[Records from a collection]
Start of Block

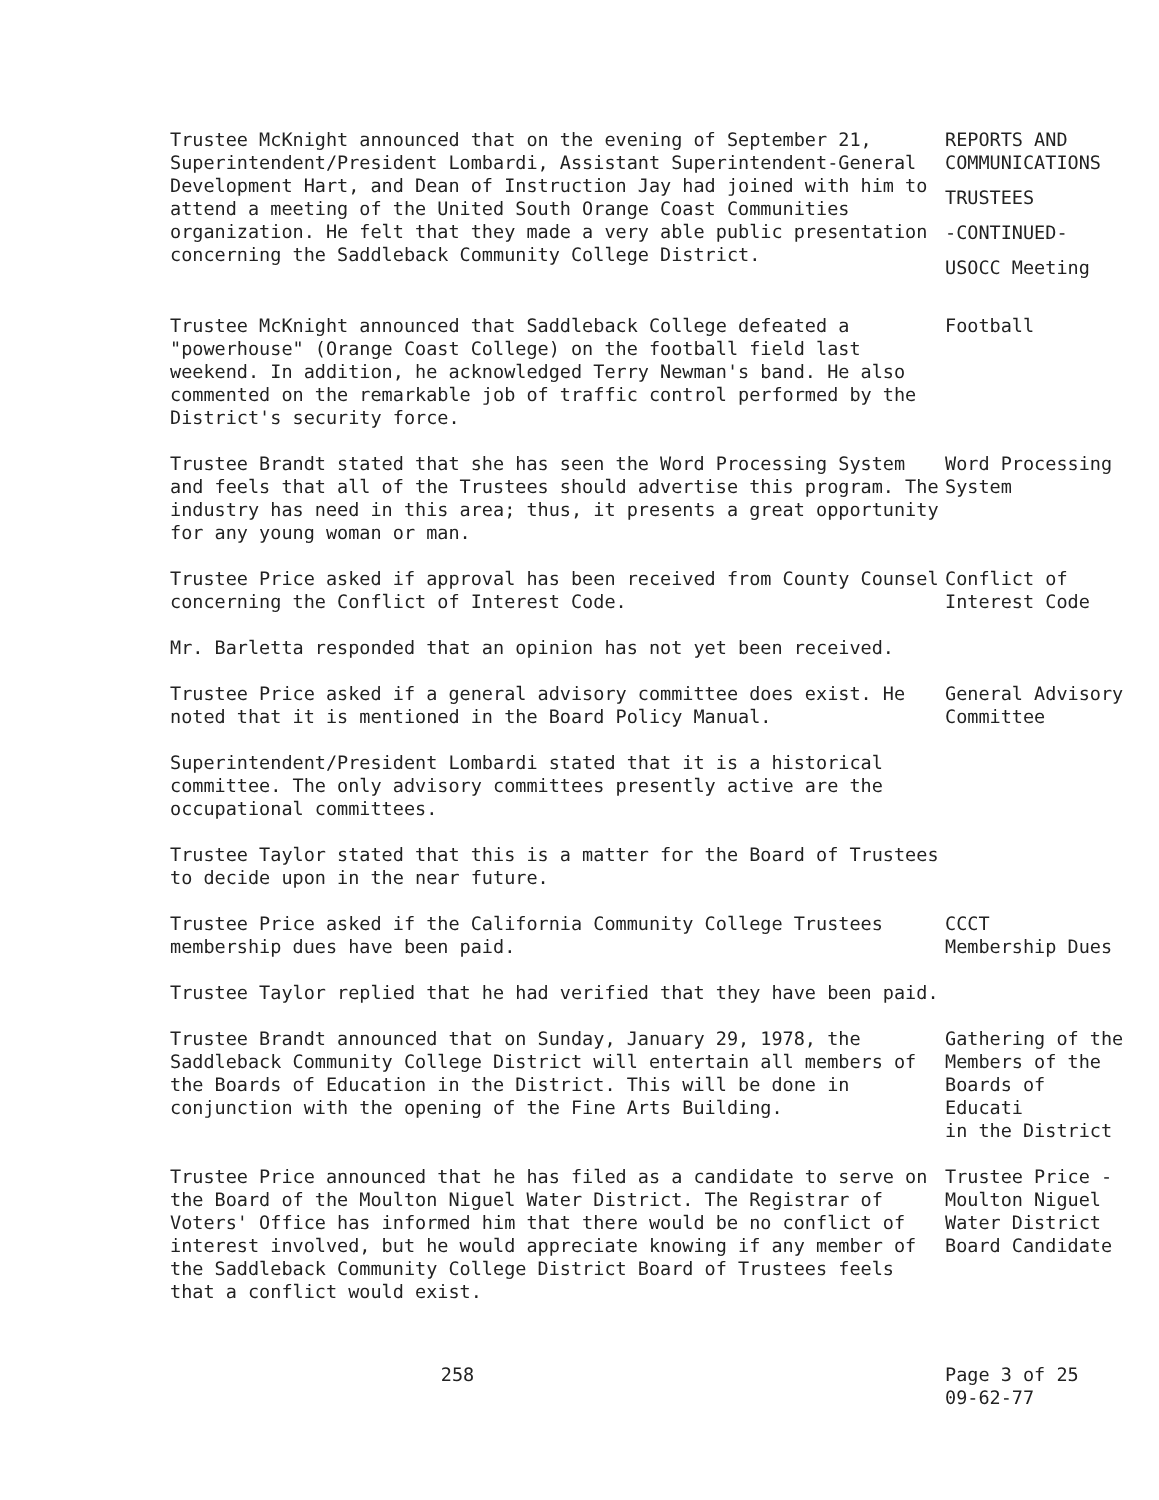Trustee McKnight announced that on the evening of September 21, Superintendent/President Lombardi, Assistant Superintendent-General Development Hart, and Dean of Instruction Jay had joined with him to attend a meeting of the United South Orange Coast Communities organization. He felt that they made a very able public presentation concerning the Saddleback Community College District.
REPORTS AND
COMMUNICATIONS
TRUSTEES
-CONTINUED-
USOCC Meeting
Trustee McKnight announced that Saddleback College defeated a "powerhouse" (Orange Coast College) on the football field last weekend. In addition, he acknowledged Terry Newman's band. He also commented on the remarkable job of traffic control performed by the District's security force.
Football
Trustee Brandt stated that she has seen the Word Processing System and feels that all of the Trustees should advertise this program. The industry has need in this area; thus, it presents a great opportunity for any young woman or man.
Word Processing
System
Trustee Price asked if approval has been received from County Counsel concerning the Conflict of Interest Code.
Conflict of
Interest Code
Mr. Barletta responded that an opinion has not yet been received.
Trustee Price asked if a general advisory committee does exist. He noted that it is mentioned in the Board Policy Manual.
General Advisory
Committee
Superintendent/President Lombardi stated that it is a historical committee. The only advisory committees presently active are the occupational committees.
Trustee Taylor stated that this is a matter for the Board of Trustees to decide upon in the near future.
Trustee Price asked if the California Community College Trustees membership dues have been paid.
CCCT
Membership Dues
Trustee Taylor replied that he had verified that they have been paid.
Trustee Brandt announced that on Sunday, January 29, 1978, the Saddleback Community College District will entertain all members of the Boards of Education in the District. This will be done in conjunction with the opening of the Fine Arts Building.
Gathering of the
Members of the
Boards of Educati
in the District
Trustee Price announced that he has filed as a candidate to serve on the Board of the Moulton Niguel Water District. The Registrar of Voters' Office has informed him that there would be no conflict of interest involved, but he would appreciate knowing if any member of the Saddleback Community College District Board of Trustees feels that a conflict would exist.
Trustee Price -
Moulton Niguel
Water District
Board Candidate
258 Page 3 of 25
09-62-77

End of Block

▶ **Goal of the exercise**
Each line of the data must be restated exactly, and the pictures must be left out.

▶ **Response to this task**
Trustee McKnight announced that on the evening of September 21, Superintendent/President Lombardi, Assistant Superintendent-General Development Hart, and Dean of Instruction Jay had joined with him to attend a meeting of the United South Orange Coast Communities organization. He felt that they made a very able public presentation concerning the Saddleback Community College District.
REPORTS AND
COMMUNICATIONS
TRUSTEES
-CONTINUED-
USOCC Meeting
Trustee McKnight announced that Saddleback College defeated a "powerhouse" (Orange Coast College) on the football field last weekend. In addition, he acknowledged Terry Newman's band. He also commented on the remarkable job of traffic control performed by the District's security force.
Football
Trustee Brandt stated that she has seen the Word Processing System and feels that all of the Trustees should advertise this program. The industry has need in this area; thus, it presents a great opportunity for any young woman or man.
Word Processing
System
Trustee Price asked if approval has been received from County Counsel concerning the Conflict of Interest Code.
Conflict of
Interest Code
Mr. Barletta responded that an opinion has not yet been received.
Trustee Price asked if a general advisory committee does exist. He noted that it is mentioned in the Board Policy Manual.
General Advisory
Committee
Superintendent/President Lombardi stated that it is a historical committee. The only advisory committees presently active are the occupational committees.
Trustee Taylor stated that this is a matter for the Board of Trustees to decide upon in the near future.
Trustee Price asked if the California Community College Trustees membership dues have been paid.
CCCT
Membership Dues
Trustee Taylor replied that he had verified that they have been paid.
Trustee Brandt announced that on Sunday, January 29, 1978, the Saddleback Community College District will entertain all members of the Boards of Education in the District. This will be done in conjunction with the opening of the Fine Arts Building.
Gathering of the
Members of the
Boards of Educati
in the District
Trustee Price announced that he has filed as a candidate to serve on the Board of the Moulton Niguel Water District. The Registrar of Voters' Office has informed him that there would be no conflict of interest involved, but he would appreciate knowing if any member of the Saddleback Community College District Board of Trustees feels that a conflict would exist.
Trustee Price -
Moulton Niguel
Water District
Board Candidate
258 Page 3 of 25
09-62-77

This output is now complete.